Texte extrait
━━━━
Les annonces dans le métro n’augurent généralement rien de bon. Là, ça ne me concernait pas, mais j’y ai prêté attention à cause du ton sur lequel l’agente énonçait son message… Le problème n’était pas vraiment grave – un simple ralentissement et des excuses pour la gêne occasionnée – mais elle n’aurait sans doute pas pu employer un ton plus lugubre pour annoncer la disparition de l’espèce humaine en dehors de la (grosse) poignée de survivants présents sur le quai. C’était horrible. De bon matin, à cette heure où tu commences à peine à sentir s’éloigner la chaleur de ta couette, c’était des coups à vouloir directement crever sous les roues du prochain métro… Je me suis dit qu’un petit « incident grave de voyageur », selon la formule consacrée, serait une bien bonne excuse pour arriver très tard au bureau, voire ne pas y aller du tout et à peine cette pensée avait-elle fini de se former dans mon esprit qu’une autre la chassait violemment : « OH MON DIEU MAIS QU’EST-CE QUE CE BOULOT A FAIT DE MOI ? »

Oui, quand je suis horrifiée dans ma tête je dis « oh mon dieu » en majuscules pendant que les petites mains de mon cerveau viennent se plaquer sur ses joues.

Et donc, de bon matin sur le chemin du bureau, j’avais fugacement pensé qu’un décès horrible pourrait m’arranger en m’épargnant quelques heures au travail.
━━━━
Actions requises
1. Dans le texte sur l'annonce entendue dans le métro, qu'est-ce qui a poussé la narratrice à prêter attention au message de l'agente ?
2. Recopiez fidèlement un passage du texte sur l'annonce entendue dans le métro. Commencez aux mots « Et donc, de » et arrêtez-vous après « heures au travail. ».

Données fournies
━━━━
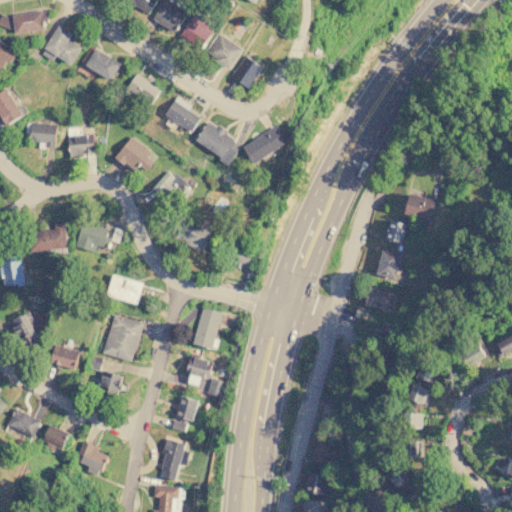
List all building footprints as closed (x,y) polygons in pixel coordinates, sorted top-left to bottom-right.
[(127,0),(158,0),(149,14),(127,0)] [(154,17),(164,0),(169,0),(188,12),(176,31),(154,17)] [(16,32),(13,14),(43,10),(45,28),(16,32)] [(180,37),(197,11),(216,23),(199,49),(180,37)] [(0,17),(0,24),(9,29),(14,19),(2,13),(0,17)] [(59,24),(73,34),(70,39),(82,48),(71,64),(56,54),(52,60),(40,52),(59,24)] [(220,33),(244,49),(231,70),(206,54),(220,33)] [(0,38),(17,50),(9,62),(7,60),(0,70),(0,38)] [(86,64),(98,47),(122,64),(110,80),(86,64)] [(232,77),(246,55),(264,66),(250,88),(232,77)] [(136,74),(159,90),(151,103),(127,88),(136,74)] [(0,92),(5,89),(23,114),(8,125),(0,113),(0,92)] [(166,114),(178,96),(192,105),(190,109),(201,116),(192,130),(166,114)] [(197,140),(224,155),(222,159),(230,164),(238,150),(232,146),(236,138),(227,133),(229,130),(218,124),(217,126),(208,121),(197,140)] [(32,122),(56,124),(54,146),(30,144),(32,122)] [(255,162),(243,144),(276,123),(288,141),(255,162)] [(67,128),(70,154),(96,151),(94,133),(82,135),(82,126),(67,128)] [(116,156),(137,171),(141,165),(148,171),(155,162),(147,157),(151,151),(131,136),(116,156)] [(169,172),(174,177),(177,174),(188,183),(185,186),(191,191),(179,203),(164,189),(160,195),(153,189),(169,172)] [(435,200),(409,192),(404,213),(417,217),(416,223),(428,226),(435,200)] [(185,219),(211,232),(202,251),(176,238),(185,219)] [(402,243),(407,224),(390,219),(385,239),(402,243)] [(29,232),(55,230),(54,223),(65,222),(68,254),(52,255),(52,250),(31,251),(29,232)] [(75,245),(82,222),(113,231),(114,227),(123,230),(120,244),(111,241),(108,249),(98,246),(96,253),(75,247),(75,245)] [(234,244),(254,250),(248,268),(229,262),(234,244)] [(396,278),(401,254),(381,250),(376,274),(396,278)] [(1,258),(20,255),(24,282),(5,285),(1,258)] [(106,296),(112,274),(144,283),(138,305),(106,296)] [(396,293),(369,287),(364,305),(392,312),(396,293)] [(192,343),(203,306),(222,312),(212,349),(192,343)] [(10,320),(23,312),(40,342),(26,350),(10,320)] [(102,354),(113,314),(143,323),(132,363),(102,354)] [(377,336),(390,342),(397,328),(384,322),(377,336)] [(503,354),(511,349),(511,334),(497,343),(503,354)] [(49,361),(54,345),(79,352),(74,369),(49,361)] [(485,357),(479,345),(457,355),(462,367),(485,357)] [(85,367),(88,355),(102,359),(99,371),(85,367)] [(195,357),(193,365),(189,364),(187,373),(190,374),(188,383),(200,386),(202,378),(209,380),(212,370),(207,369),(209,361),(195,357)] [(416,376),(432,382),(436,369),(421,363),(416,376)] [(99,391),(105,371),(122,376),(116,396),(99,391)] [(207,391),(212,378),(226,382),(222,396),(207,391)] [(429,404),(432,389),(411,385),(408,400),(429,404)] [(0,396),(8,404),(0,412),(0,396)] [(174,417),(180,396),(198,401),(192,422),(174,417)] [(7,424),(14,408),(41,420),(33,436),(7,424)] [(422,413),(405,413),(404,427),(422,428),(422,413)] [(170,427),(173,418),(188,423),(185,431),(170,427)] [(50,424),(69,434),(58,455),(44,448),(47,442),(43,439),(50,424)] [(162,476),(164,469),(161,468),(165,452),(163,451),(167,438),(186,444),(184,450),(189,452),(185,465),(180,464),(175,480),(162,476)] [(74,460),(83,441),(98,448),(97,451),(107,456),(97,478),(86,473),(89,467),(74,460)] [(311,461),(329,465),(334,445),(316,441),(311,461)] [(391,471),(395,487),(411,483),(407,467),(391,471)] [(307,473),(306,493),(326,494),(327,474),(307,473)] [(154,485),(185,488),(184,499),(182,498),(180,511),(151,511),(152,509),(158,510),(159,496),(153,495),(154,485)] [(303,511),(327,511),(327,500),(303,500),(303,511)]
━━━━
Réponses aux consignes
1. Le ton sur lequel l'agente énonçait son message.

2.
Et donc, de bon matin sur le chemin du bureau, j’avais fugacement pensé qu’un décès horrible pourrait m’arranger en m’épargnant quelques heures au travail.